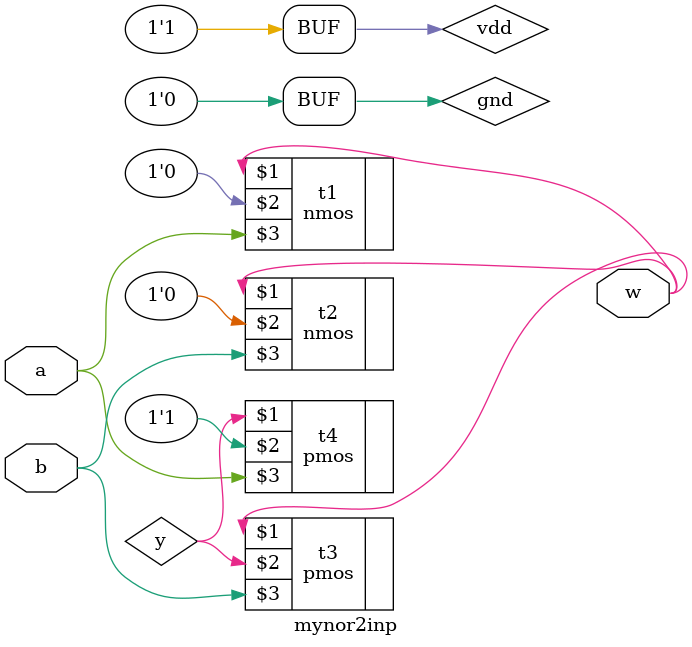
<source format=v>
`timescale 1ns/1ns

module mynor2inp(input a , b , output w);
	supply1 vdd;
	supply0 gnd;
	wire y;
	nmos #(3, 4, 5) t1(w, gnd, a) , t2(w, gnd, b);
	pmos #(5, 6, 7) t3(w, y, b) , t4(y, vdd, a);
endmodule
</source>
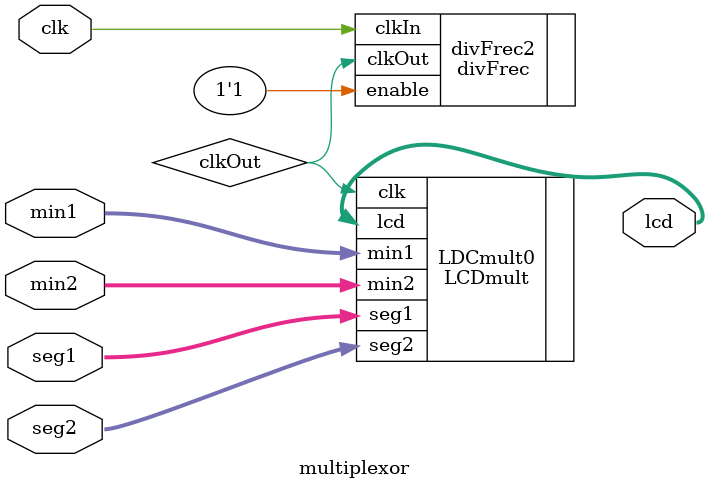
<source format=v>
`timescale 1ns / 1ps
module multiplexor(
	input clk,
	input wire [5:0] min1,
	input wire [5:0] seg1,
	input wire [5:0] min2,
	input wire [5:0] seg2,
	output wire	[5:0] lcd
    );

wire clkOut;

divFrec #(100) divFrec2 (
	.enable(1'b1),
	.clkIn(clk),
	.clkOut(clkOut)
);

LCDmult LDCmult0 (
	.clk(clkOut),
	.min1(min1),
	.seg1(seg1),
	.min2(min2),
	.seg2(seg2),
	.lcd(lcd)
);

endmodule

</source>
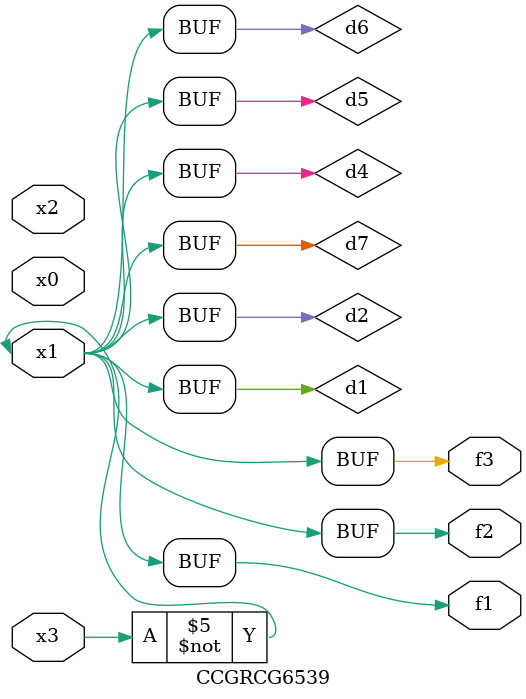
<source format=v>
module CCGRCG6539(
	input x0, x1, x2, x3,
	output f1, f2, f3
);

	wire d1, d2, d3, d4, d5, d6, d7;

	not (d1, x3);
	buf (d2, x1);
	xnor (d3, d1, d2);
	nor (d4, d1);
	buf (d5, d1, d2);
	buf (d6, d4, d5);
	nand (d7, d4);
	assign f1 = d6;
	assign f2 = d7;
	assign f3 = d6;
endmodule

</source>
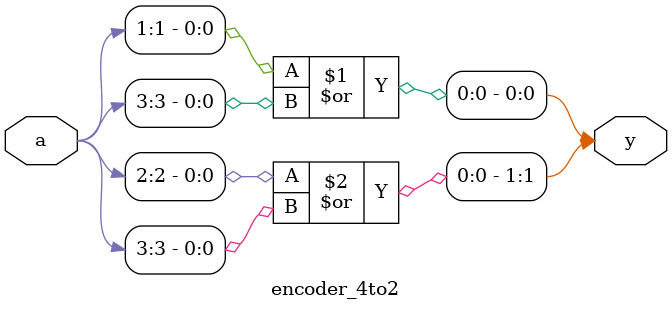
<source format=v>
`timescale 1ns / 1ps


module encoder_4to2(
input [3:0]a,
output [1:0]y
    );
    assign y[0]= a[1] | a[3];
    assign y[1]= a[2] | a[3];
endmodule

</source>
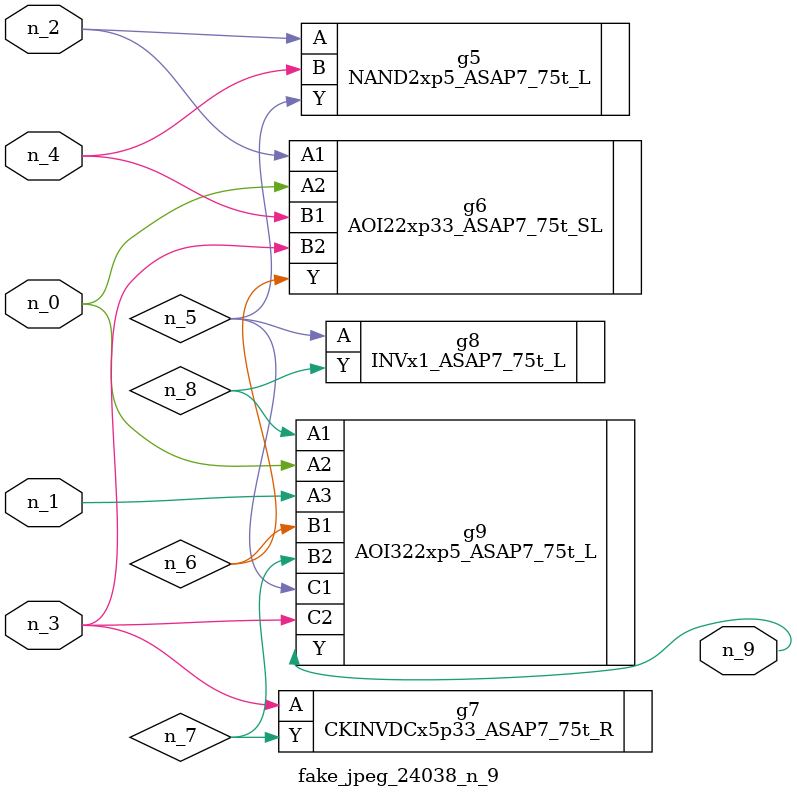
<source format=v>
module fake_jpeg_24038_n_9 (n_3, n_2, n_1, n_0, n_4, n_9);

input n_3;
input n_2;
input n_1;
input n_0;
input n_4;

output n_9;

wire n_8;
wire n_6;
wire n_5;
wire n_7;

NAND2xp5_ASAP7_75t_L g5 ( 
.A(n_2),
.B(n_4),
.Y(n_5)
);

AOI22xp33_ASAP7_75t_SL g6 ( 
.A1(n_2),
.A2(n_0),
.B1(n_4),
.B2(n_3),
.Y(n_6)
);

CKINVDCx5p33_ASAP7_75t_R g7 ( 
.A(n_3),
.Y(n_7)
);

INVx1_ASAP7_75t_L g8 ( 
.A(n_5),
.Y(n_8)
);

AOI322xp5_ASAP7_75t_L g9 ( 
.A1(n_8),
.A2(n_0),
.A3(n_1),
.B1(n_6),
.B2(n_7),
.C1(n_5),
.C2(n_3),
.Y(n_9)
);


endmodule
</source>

- _WHAT YOU ARE ASKED TO DO_
Reproduce every line above exactly, pictures excluded.

- _EXPECTED ANSWER_
<source format=v>
`timescale 1ns/1ns

module mynor2inp(input a , b , output w);
	supply1 vdd;
	supply0 gnd;
	wire y;
	nmos #(3, 4, 5) t1(w, gnd, a) , t2(w, gnd, b);
	pmos #(5, 6, 7) t3(w, y, b) , t4(y, vdd, a);
endmodule
</source>
<source format=v>
`timescale 1ns / 1ps
module multiplexor(
	input clk,
	input wire [5:0] min1,
	input wire [5:0] seg1,
	input wire [5:0] min2,
	input wire [5:0] seg2,
	output wire	[5:0] lcd
    );

wire clkOut;

divFrec #(100) divFrec2 (
	.enable(1'b1),
	.clkIn(clk),
	.clkOut(clkOut)
);

LCDmult LDCmult0 (
	.clk(clkOut),
	.min1(min1),
	.seg1(seg1),
	.min2(min2),
	.seg2(seg2),
	.lcd(lcd)
);

endmodule

</source>
<source format=v>
module CCGRCG6539(
	input x0, x1, x2, x3,
	output f1, f2, f3
);

	wire d1, d2, d3, d4, d5, d6, d7;

	not (d1, x3);
	buf (d2, x1);
	xnor (d3, d1, d2);
	nor (d4, d1);
	buf (d5, d1, d2);
	buf (d6, d4, d5);
	nand (d7, d4);
	assign f1 = d6;
	assign f2 = d7;
	assign f3 = d6;
endmodule

</source>
<source format=v>
`timescale 1ns / 1ps


module encoder_4to2(
input [3:0]a,
output [1:0]y
    );
    assign y[0]= a[1] | a[3];
    assign y[1]= a[2] | a[3];
endmodule

</source>
<source format=v>
module fake_jpeg_24038_n_9 (n_3, n_2, n_1, n_0, n_4, n_9);

input n_3;
input n_2;
input n_1;
input n_0;
input n_4;

output n_9;

wire n_8;
wire n_6;
wire n_5;
wire n_7;

NAND2xp5_ASAP7_75t_L g5 ( 
.A(n_2),
.B(n_4),
.Y(n_5)
);

AOI22xp33_ASAP7_75t_SL g6 ( 
.A1(n_2),
.A2(n_0),
.B1(n_4),
.B2(n_3),
.Y(n_6)
);

CKINVDCx5p33_ASAP7_75t_R g7 ( 
.A(n_3),
.Y(n_7)
);

INVx1_ASAP7_75t_L g8 ( 
.A(n_5),
.Y(n_8)
);

AOI322xp5_ASAP7_75t_L g9 ( 
.A1(n_8),
.A2(n_0),
.A3(n_1),
.B1(n_6),
.B2(n_7),
.C1(n_5),
.C2(n_3),
.Y(n_9)
);


endmodule
</source>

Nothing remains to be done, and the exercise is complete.